By Dr Asangba Tzudir
The recent survey conducted by this paper asking how to effectively overcome tribalism in Naga society offers more than a set of responses. The survey, while it may be limited by the number of respondents, still reveals a takeaway, the need for a deep moral introspection within the community. With an overwhelming 80% emphasizing on education and inter-tribe exchange, 14% suggesting structural or institutional reforms, and a smaller yet significant 6% focusing on healing and forgiveness, the responses point toward both the roots of the problem and the contours of charting a possible way forward.
At its core, tribalism in Naga society is not simply a sociological phenomena but it can be described as an inherited consciousness shaped by history, identity, and survival. However, when identity finds hardened and centered on exclusion, it only fragments the very fabric it once protected. The survey rightly foregrounds education as the primary antidote, not just literacy, but transformative education that dismantles stereotypes and expands moral imagination. The call to “humanize the other” is crucial. When individuals are reduced to tribe, village, or clan labels, empathy disappears and gets replaced by categorization. Education must therefore help cultivate critical thinking, ethical reasoning, and a shared historical understanding.
Equally important is inter-tribe exchange. The idea that “no tribe is enemy to another” must move from rhetoric to lived reality. This calls for encouraging inter-tribe interactions through student exchanges, cultural programs, and even inter-tribe marriages which can gradually break and erode “narrow domestic walls”. The emphasis on family bonds as a basis for unity is insightful and which becomes a powerful force for integration.
While the 6% who stress healing and reconciliation may be less comparatively, it remind us that structural or educational solutions alone are insufficient. There are wounds which are historical, emotional, and psychological and cannot be legislated away. Bitterness between tribes, often unspoken or not loudly spoken continues to shape attitudes and of hatred. This is where the act of forgiveness needs to be understood in its right context, that, it is not weakness but indeed a moral courage. For Nagaland being a Christian majority state, reconciliation must be more than symbolic.
The Christian character needs to be grounded in narratives of truth-telling, apology, and restoration.
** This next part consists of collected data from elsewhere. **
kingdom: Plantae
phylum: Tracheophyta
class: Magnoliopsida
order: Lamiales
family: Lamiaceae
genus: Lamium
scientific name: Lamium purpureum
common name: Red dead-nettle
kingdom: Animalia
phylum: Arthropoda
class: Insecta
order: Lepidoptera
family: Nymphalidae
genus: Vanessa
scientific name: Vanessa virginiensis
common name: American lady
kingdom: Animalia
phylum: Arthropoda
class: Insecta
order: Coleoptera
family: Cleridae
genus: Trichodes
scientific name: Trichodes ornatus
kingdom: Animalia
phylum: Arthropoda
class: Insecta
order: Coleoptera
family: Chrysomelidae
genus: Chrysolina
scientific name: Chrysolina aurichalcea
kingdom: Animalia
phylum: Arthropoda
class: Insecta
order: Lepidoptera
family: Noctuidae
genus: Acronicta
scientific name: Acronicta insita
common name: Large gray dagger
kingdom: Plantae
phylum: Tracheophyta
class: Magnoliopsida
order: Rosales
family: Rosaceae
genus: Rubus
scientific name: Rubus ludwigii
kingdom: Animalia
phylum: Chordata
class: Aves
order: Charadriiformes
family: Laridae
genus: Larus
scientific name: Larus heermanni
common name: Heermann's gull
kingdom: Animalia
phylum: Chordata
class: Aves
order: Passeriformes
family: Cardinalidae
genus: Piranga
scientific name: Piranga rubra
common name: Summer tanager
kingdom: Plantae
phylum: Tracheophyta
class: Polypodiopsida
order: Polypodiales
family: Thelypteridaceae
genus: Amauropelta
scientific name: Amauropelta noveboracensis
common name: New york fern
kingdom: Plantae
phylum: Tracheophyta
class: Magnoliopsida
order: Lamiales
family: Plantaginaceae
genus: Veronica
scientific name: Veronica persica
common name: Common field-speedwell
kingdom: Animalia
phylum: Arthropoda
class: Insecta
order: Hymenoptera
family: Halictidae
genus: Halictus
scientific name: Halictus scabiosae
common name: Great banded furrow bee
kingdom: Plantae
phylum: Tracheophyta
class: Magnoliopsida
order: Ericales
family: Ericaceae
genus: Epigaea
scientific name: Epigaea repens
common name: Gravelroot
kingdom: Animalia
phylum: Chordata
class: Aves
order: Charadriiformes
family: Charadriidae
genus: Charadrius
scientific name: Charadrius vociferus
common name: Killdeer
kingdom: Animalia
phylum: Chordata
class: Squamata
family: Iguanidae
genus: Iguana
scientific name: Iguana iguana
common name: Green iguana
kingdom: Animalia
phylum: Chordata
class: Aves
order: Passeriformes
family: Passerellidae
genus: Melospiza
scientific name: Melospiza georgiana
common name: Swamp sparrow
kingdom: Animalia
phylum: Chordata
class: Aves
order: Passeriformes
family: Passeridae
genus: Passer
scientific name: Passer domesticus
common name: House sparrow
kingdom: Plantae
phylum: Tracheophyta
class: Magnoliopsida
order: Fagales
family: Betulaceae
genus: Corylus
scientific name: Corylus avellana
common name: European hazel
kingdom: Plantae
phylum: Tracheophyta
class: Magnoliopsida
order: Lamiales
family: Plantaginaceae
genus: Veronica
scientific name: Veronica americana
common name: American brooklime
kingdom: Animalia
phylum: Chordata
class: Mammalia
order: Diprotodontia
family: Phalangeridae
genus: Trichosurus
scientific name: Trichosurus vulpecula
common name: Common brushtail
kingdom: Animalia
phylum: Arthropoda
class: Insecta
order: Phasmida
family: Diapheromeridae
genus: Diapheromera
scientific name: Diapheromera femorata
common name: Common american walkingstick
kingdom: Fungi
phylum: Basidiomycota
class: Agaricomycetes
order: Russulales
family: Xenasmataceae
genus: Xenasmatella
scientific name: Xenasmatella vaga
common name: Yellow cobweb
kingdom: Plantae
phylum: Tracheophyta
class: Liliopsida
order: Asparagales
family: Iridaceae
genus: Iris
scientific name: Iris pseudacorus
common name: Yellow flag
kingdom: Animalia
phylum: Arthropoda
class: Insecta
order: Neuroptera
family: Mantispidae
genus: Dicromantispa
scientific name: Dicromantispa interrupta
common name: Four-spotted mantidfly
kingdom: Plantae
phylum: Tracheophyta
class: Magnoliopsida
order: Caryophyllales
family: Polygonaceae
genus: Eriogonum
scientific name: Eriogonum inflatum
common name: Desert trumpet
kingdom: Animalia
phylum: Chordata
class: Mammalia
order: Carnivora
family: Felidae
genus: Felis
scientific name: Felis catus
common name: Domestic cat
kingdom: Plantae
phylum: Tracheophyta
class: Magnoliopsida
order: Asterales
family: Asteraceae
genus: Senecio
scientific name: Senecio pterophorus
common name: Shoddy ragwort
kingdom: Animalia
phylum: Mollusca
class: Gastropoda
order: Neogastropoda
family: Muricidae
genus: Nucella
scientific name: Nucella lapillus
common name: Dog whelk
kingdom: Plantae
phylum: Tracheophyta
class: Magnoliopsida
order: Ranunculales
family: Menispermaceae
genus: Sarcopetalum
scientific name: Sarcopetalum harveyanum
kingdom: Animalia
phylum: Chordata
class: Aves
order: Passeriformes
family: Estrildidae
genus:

The survey also raises uncomfortable but necessary critiques of institutions, particularly the Church and the media. Tribal churches, while culturally rooted, may inadvertently reinforce divisions. The suggestion to move toward a more unified “Naga church” is not about erasing identity but about transcending narrow affiliations and building a shared spiritual community. Similarly, the media’s role in subtly reinforcing tribal identity through the various forms of ‘labeling’ needs reexamination and reconsideration. The ‘language’ of the media shapes perception and becomes normalized which is then internalized in minds.
A particularly sharp observation concerns governance. The creation of districts along tribal lines may offer administrative convenience but only risks deepening divisions. Policy decisions must be evaluated not only for efficiency but for their long-term social impact. Otherwise fragmentation will only get institutionalized.
While the survey converges on a simple yet demanding truth about the need to overcome tribalism, it requires ethical consistency. It is not enough to condemn biases only in principle in black and white while practicing it in daily life. Supporting wrongdoing because it is committed by one’s own tribe erodes the very idea of justice. Moral integrity demands that a ‘spade be called a spade’ regardless of who holds it.
The way forward, therefore calls upon educational reform, social integration, institutional introspection, and moral renewal. Tribal identity need not be erased but must be reoriented. From a boundary that divides, it can become a connecting thread in a larger tapestry of Naga unity.
On the whole, the survey reflects a deeper desire to move beyond tribalism and which already exists. It requires the coming together of the collective will to act on it.